R.I.P. Dan Von Bargen (Belated)


Very saddened just now to Google somebody I admired only to learn that he died eight months ago. Character actor Dan Von Bargen passed away back in March. He was one of several top flight actors (like Richard Jenkins, George Martin, Peter Gerety and others) I had the privilege of watching and learning from during my days at Trinity Rep Conservatory (and in my earlier years as a high school student being bussed to productions at Trinity Rep). Von Bargen was someone whose acting EVERYBODY admired. I’ll never forget a moment in one play (I wish to hell I could remember which one) where he was a businessman — he developed this great business of rolling a scotch glass back and forth in the palms of his hands for the character that has always stuck with me. I can see it in my head right now. I’ve been knocking the theatre a lot lately but some moments, often seemingly unimportant ones, can stick with you like that, like visual poetry.

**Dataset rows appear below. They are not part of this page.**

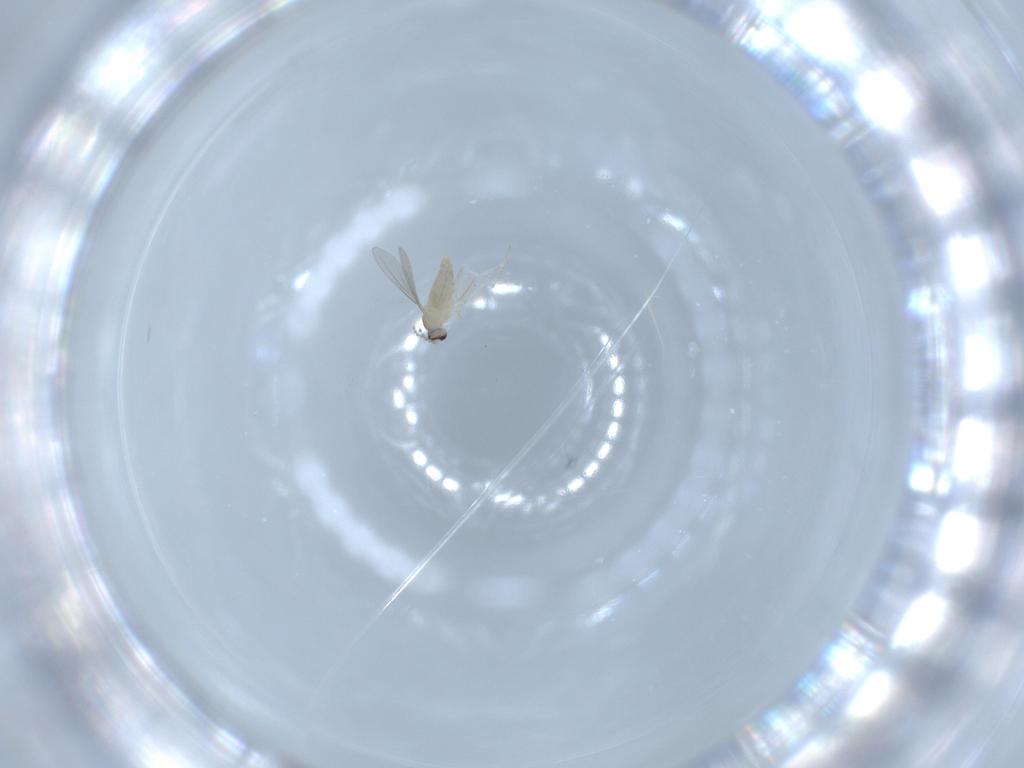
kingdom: Animalia
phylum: Arthropoda
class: Insecta
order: Diptera
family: Cecidomyiidae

And believe you me I thought I was cock of the walk when Von Bargen was effusive in his praise of my performance as “Shooter” in Sam Shepard’s Action, and then came to see it a second time. (Although that may well have been on behalf of the highly fetching 22-year old female director who had a way of making every man within half a mile walk into walls and off of balconies).

He was REALLY castable, with a somewhat piggy face and a pushed in nose, combined with a breathy, insuating voice and extremely intelligent, almost malevolent, eyes that made him perfect for pugnacious military men and cops, businessmen, etc. He knew this about himself, and he went with it. You can’t play your instrument without knowing all the stops and he knew ’em. (Trinity’s Artistic Director Adrian Hall seemed to favor such actors. As I recall the company was cast ENTIRELY with unpretty but highly excellent character actors). Anyway—

A big break for Von Bargen happened when he played a Hawkish general in the original production of Larry Gelbart’s Mastergate at nearby A.R.T. and then it moved to Broadway. While he’d had film and tv roles before, they began to get more prominent. Bit parts in things like Silence of the Lambs (1991) and Shadows and Fog (1991) then turned into bigger things like major roles in Basic Instinct (1992), Crimson Tide (1995), Broken Arrow (1996) and a nice cameo in O Brother Where Art Thou? (2000). He also had recurring television roles like Mr. Kruger on Seinfeld and Commandant Spangler in Malcolm in the Middle.

What I did not know is that in recent years he had had health problems. Diabetes had resulted in the amputation of a leg and the projected amputation of toes on the remaining foot. He attempted suicide in 2012 (a fact I had not heard). And in March he passed away, I’m assuming of his illness.

I’m sad he’s gone, but all I can say is, there’s lot of film of him. You should check out his work. Even though he played a lot of mean characters, he was really a very nice guy.